___ Source information
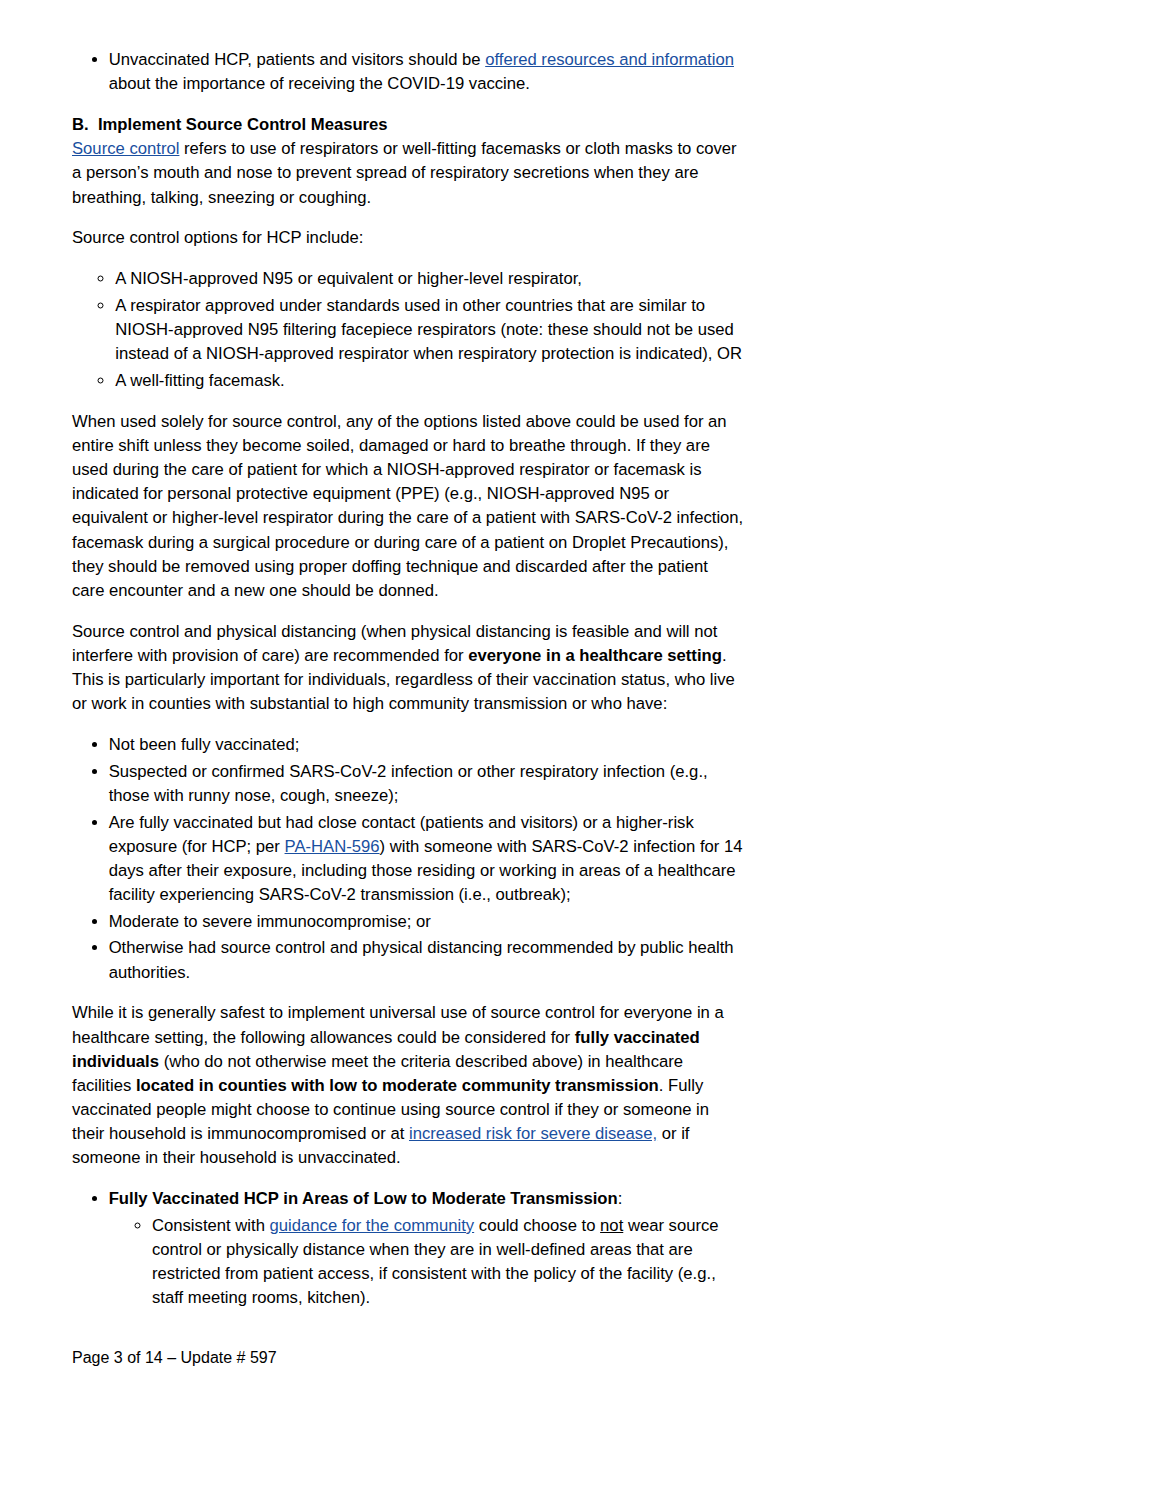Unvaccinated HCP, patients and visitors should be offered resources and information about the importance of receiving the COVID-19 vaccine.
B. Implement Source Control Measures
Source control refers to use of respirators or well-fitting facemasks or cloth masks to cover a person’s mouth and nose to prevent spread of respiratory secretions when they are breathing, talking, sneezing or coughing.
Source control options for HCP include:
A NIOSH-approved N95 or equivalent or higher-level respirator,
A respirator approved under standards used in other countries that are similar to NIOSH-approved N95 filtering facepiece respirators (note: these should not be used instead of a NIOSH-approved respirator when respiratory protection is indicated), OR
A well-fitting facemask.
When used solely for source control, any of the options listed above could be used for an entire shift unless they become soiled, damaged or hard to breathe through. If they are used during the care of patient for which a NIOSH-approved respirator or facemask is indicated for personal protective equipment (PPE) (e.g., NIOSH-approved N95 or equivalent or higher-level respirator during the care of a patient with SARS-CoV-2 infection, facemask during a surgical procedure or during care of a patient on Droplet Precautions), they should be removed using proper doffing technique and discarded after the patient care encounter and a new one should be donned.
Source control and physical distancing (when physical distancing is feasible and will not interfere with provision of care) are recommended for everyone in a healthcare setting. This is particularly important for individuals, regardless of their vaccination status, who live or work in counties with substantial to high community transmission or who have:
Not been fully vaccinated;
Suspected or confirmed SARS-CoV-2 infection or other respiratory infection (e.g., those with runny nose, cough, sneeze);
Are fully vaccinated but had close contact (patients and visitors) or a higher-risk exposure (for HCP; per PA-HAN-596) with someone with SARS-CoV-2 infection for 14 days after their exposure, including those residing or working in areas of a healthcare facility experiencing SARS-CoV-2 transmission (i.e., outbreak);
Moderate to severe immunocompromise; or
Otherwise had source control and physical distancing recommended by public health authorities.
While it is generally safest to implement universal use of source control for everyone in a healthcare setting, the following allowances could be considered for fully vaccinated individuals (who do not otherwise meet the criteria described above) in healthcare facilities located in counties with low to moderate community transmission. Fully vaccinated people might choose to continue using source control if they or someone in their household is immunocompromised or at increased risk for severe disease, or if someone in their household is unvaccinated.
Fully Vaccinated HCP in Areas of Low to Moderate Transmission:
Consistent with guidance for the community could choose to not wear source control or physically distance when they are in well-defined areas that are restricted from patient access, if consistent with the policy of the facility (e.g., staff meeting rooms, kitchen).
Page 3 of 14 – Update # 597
______
Leaving the pictures out, set down all of the data again exactly.

Task answer:
Unvaccinated HCP, patients and visitors should be offered resources and information about the importance of receiving the COVID-19 vaccine.
B. Implement Source Control Measures
Source control refers to use of respirators or well-fitting facemasks or cloth masks to cover a person’s mouth and nose to prevent spread of respiratory secretions when they are breathing, talking, sneezing or coughing.
Source control options for HCP include:
A NIOSH-approved N95 or equivalent or higher-level respirator,
A respirator approved under standards used in other countries that are similar to NIOSH-approved N95 filtering facepiece respirators (note: these should not be used instead of a NIOSH-approved respirator when respiratory protection is indicated), OR
A well-fitting facemask.
When used solely for source control, any of the options listed above could be used for an entire shift unless they become soiled, damaged or hard to breathe through. If they are used during the care of patient for which a NIOSH-approved respirator or facemask is indicated for personal protective equipment (PPE) (e.g., NIOSH-approved N95 or equivalent or higher-level respirator during the care of a patient with SARS-CoV-2 infection, facemask during a surgical procedure or during care of a patient on Droplet Precautions), they should be removed using proper doffing technique and discarded after the patient care encounter and a new one should be donned.
Source control and physical distancing (when physical distancing is feasible and will not interfere with provision of care) are recommended for everyone in a healthcare setting. This is particularly important for individuals, regardless of their vaccination status, who live or work in counties with substantial to high community transmission or who have:
Not been fully vaccinated;
Suspected or confirmed SARS-CoV-2 infection or other respiratory infection (e.g., those with runny nose, cough, sneeze);
Are fully vaccinated but had close contact (patients and visitors) or a higher-risk exposure (for HCP; per PA-HAN-596) with someone with SARS-CoV-2 infection for 14 days after their exposure, including those residing or working in areas of a healthcare facility experiencing SARS-CoV-2 transmission (i.e., outbreak);
Moderate to severe immunocompromise; or
Otherwise had source control and physical distancing recommended by public health authorities.
While it is generally safest to implement universal use of source control for everyone in a healthcare setting, the following allowances could be considered for fully vaccinated individuals (who do not otherwise meet the criteria described above) in healthcare facilities located in counties with low to moderate community transmission. Fully vaccinated people might choose to continue using source control if they or someone in their household is immunocompromised or at increased risk for severe disease, or if someone in their household is unvaccinated.
Fully Vaccinated HCP in Areas of Low to Moderate Transmission:
Consistent with guidance for the community could choose to not wear source control or physically distance when they are in well-defined areas that are restricted from patient access, if consistent with the policy of the facility (e.g., staff meeting rooms, kitchen).
Page 3 of 14 – Update # 597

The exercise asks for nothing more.